EXERCISE: Your answer must be the full listing, word for word, with no images in it.

DATA SHOWN:
*** Begin section ***

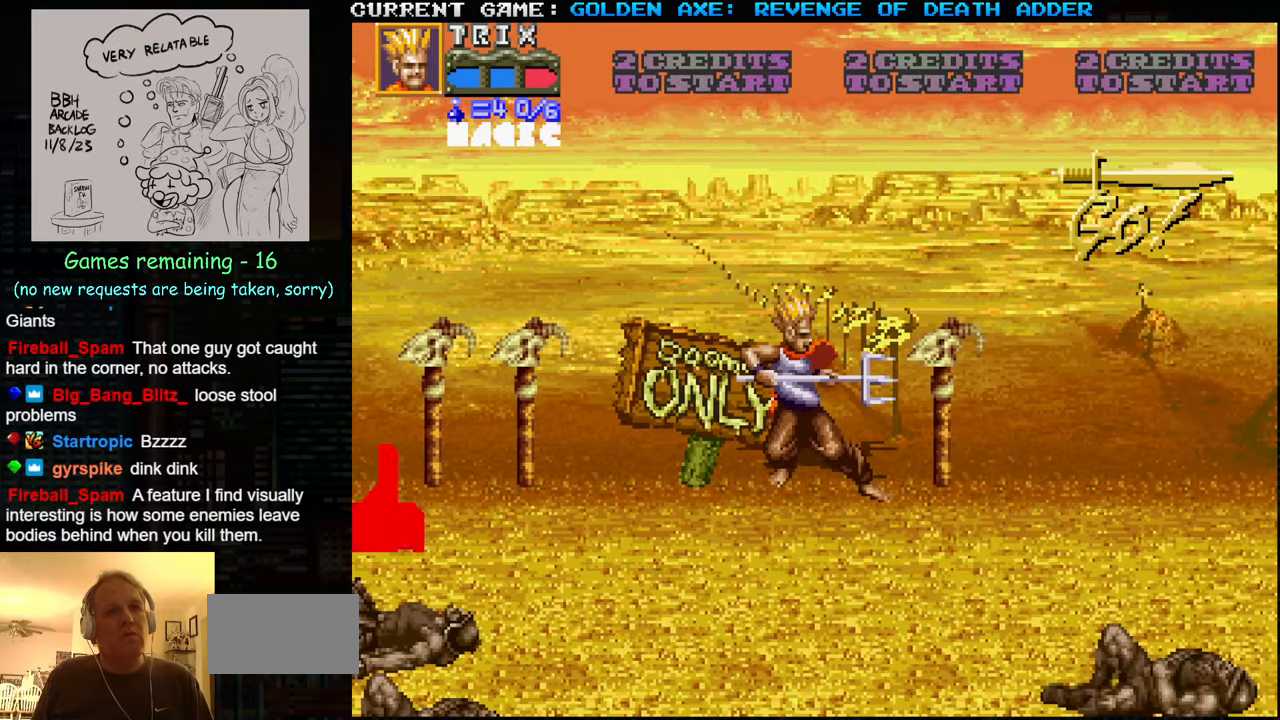
{"buttons": [], "left_stick": "down-right", "events": [[100, "left_stick", "right"], [300, "left_stick", "down-right"]]}
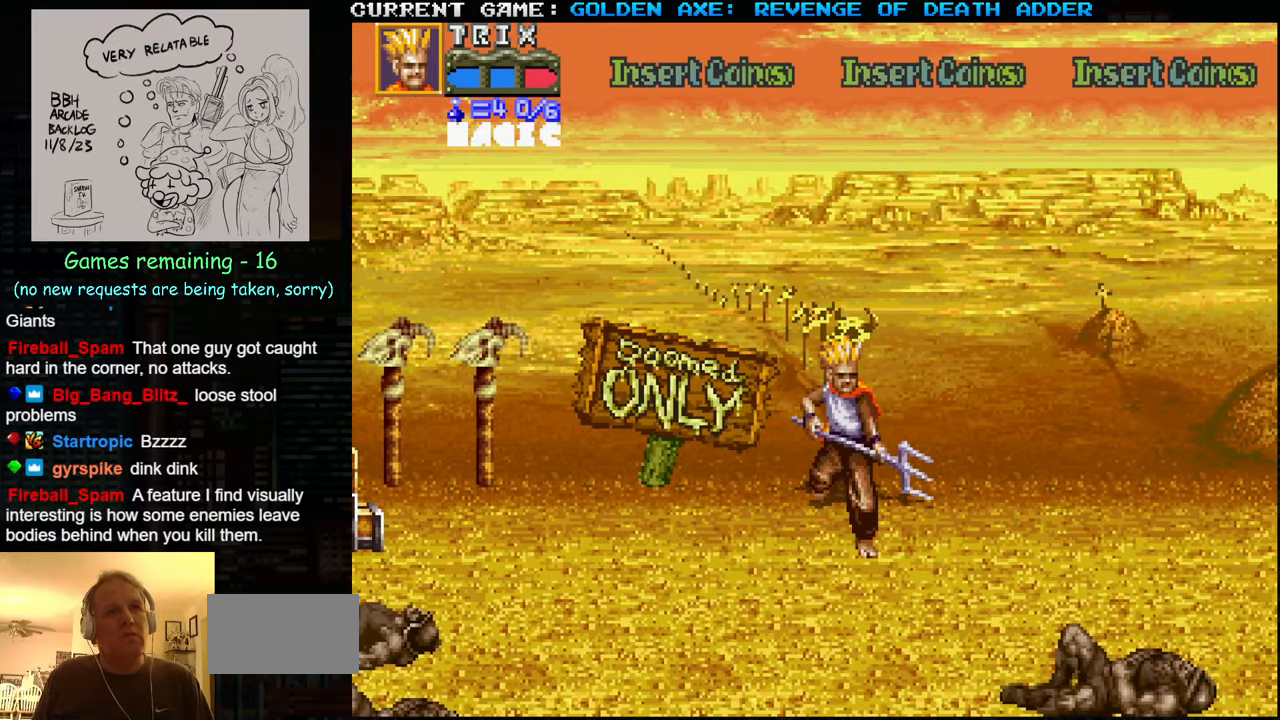
{"buttons": [], "left_stick": "left", "events": [[450, "left_stick", "center"], [500, "left_stick", "left"]]}
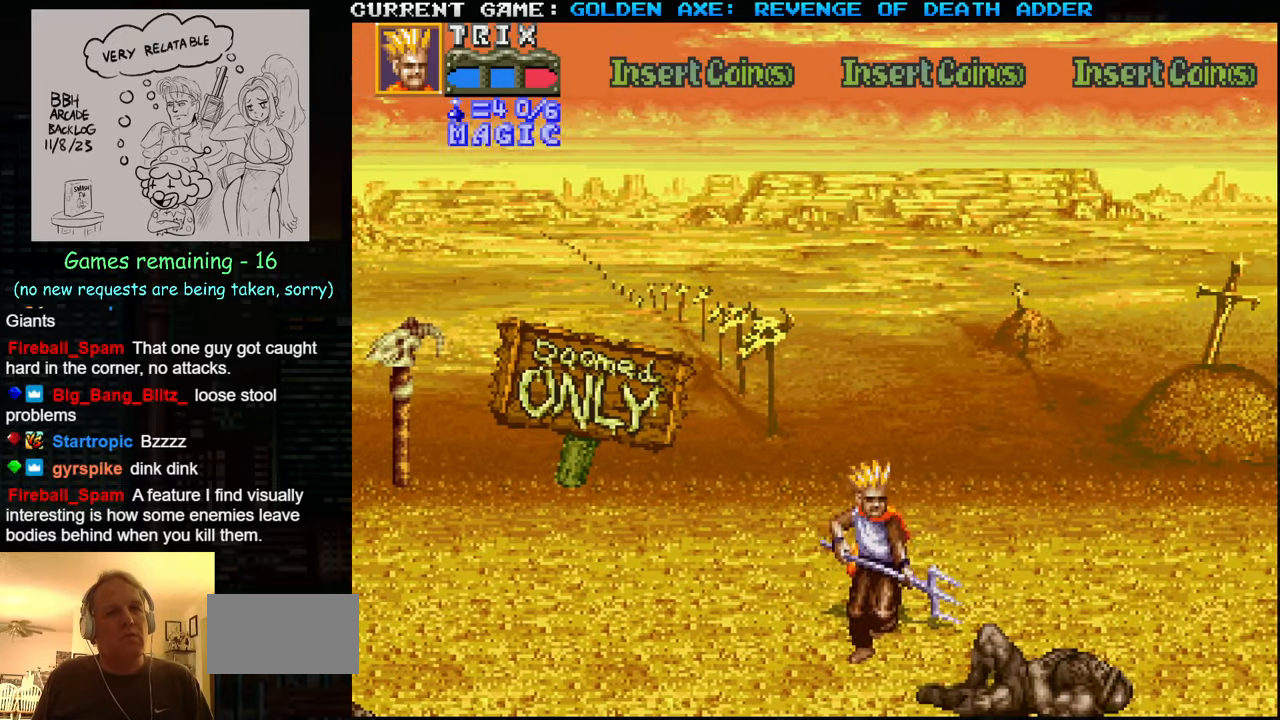
{"buttons": [], "left_stick": "right", "events": [[116, "left_stick", "right"]]}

*** End section ***

FINAL ANSWER:
{"buttons": [], "left_stick": "down-right", "events": [[100, "left_stick", "right"], [300, "left_stick", "down-right"]]}
{"buttons": [], "left_stick": "left", "events": [[450, "left_stick", "center"], [500, "left_stick", "left"]]}
{"buttons": [], "left_stick": "right", "events": [[116, "left_stick", "right"]]}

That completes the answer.